Microsoft confirms it's buying semantic search provider Powerset
A few weeks ago, Microsoft denied it would be making any big purchases in the wake of its failed "hybrid" bid for Yahoo's search business. That's assuming that Powerset isn't a big purchase...and it very well might be.
Confirming rumors traded among the major blogs last week, as well as information Microsoft refused to comment about for BetaNews on Thursday, the company said today it is indeed purchasing San Francisco-based semantic search tools provider Powerset for an undisclosed sum.
The purchase will give Microsoft direct access to a complete team of researchers, which it says will remain completely intact, currently devoted to the problem of implementing true natural language search capability and applying semantic logic to search criteria. This is the same problem that has dogged search engine designers for the Web since 1994: With a truly categorically accurate index of all Web textual content likely impossible, how can a search engine glean the true intent of a user's query based on lexical and semantic relationships, see similarities in the logic gleaned from those relationships, and select pages that draw conclusions such that the returned pages directly answer the user's question?

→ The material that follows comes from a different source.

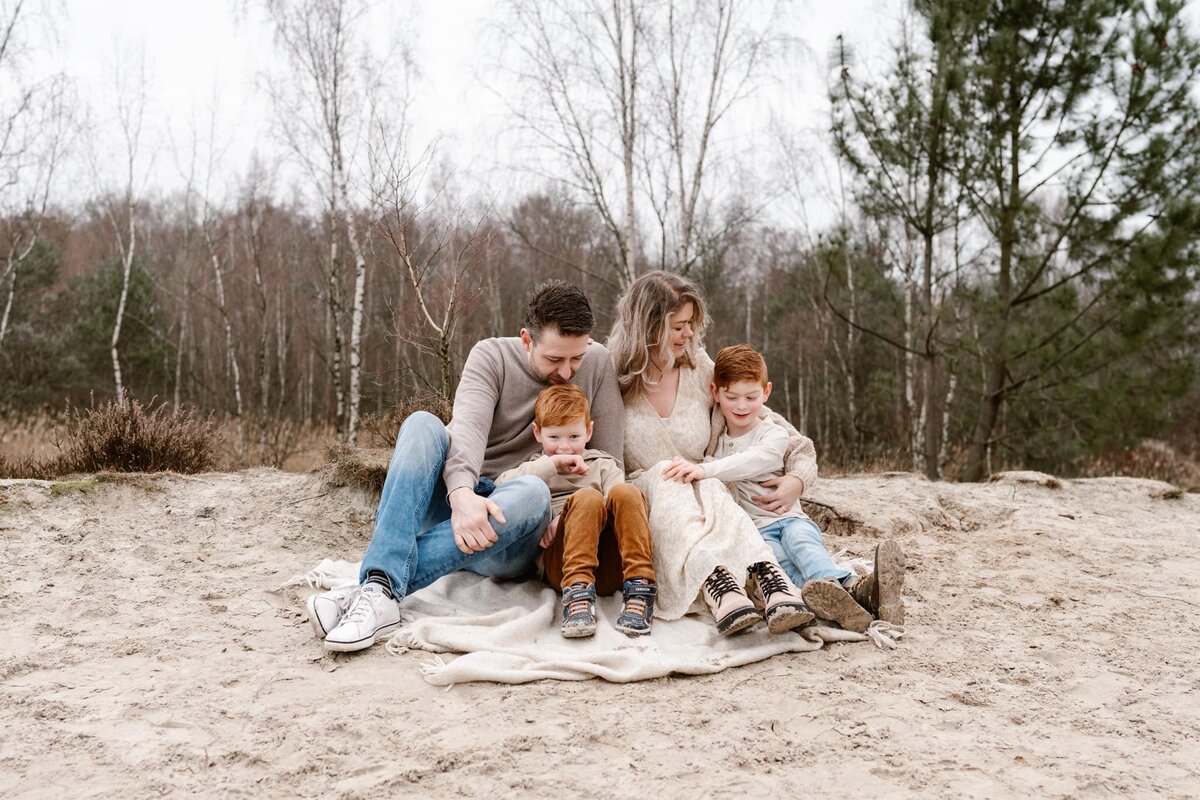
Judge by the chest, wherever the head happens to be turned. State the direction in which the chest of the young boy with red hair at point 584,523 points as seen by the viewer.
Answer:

A typical, raw search engine query looks for pattern matches between the search criteria and the indexed content; although Google, Yahoo, Microsoft, and others have continually refined their algorithms so that more information can be gleaned from the criteria, thus improving the relevance of the returned content. However, we know for a fact -- in the same way we know that the Earth has a limited supply of oil, though we keep consuming it anyway -- that such lexical refinements can only go so far.
Microsoft Research has actually devoted considerable resources to this problem since the 1990s, and just last November issued grants to independent researchers willing to find new approaches to refining the still-unexplored art of semantic computing. As the Research division's request for proposals last year read, "To transform raw data into information that is relevant to the information seeker, we need to go beyond string manipulation, and towards [Wired magazine founder John] Batelle's 'database of intentions.' With the advent of large scale text corpora, the cost of developing and maintaining ontologies and a rule-based system was either too high or just inadequate for the type of accuracy, scalability, and adaptability needed for a pervasive task such as Internet search."
But despite that grant, whose objective may have yielded Microsoft great fruit, the Research division's parent decided to buy a semantic search company outright, perhaps because Powerset's technology already exists.
Powerset's demo program -- the key feature on its own home page -- is a query line that leads to a semantic index of content compiled from Wikipedia. In a BetaNews test this afternoon, we gave this index some serious natural-language questions which, based on our prior research on this topic over several years, we know to have stumped other semantic search engines.
Our first example question was, Has the Higgs Boson been verified experimentally? Powerset's #1 response to this question, excerpted from Wikipedia, reads as follows: "Their predicted properties were experimentally confirmed with good precision. ... Does the Higgs boson predicted by the model really exist?"
A close semantic match, but a question responded to by a question nonetheless. With a lexical search engine, such a match would be deemed highly relevant; but with a semantic search engine, grammar is a key element, and questions responded to with questions are often undesired. That's why Powerset's #2 response was so chilling: "The only boson in the Standard Model that is yet to be discovered experimentally is the Higgs boson." Conceivably a perfect semantic response to our first query.
Next, we tried a grammatically correct question that semantic engines have had trouble with because it appears to lack a verb: How many points is a field goal in Australian football?
Now, there are a number of possible trip-ups in this phrase. "Points...is...goal" is how the question would be parsed and diagrammed, which is not very informative since what we're looking for -- the "score" -- is a concept that is actually missing from the question. Next, the index needs to be capable of discerning "Australian football" as different from other forms of football -- which was one of the tests Yahoo applied in its recent improvements to its lexical search.
Again, #1 wasn't the best answer: "Thus, the forty-yard line was analogous to basketball's three point line and Australian rules football's Super Goal. In Arena Football, a field goal scored by drop kick is worth four points." Wikipedia's entry on "football" dealt with American football, which leads to another reason this test is so important: Many published texts refer to European football (soccer), American football, and Australian football as "football" for their native readers, even though "Canadian football" is often distinguished as such specifically.
It was #2 that did the trick: "The primary aim of the game is to score goals (worth six points) by kicking the ball between the middle two posts of the opposing goal. ... Australian rules football."
In a blog post today, Microsoft SVP for search, portal, and advertising Satya Nadella wrote, "Sometimes a result looks relevant from its short description on the results page but turns out to be not so relevant when you visit the actual page. As a result, searchers frequently click results and then rapidly click back when they realize they aren't what they're looking for. These problems exist because search engines today primarily match words in a search to words on a Web page. We can solve these problems by working to understand the intent behind each search and the concepts and meaning embedded in a Web page."
Rather than lay off employees, Nadella added that the Powerset team will actually add new ones in an effort to tackle this problem. Perhaps the recipients of the Research team's 2007 grant would be interested in applying.